=== Begin Enclosure ===

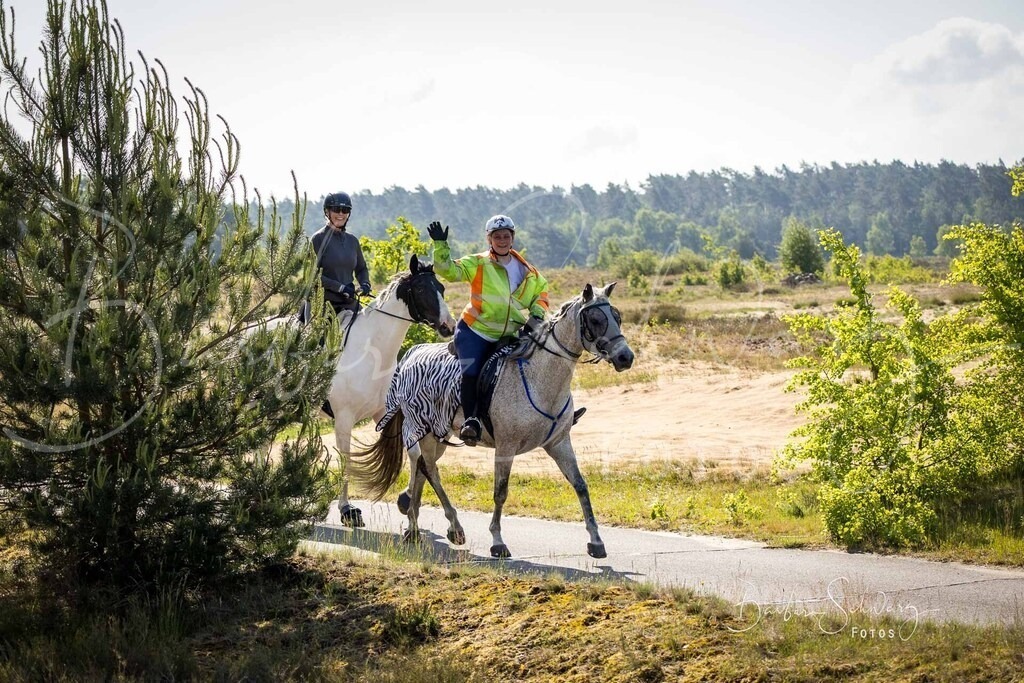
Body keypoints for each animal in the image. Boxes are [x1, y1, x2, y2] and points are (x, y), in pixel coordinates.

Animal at [349, 282, 633, 558]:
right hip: (423, 429)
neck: (539, 378)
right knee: (429, 470)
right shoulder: (506, 447)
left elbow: (580, 485)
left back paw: (414, 527)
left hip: (439, 434)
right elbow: (500, 492)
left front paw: (596, 541)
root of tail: (410, 355)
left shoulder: (559, 443)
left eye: (618, 317)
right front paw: (497, 542)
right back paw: (453, 527)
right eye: (595, 319)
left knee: (422, 468)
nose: (625, 357)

=== End Enclosure ===

▸ **What the task asks**: Return verbatim each line from the one that mentions "left hip: (439, 434)" to the end of the entries, inclusive.

▸ **Completed exercise**:
left hip: (439, 434)
right elbow: (500, 492)
left front paw: (596, 541)
root of tail: (410, 355)
left shoulder: (559, 443)
left eye: (618, 317)
right front paw: (497, 542)
right back paw: (453, 527)
right eye: (595, 319)
left knee: (422, 468)
nose: (625, 357)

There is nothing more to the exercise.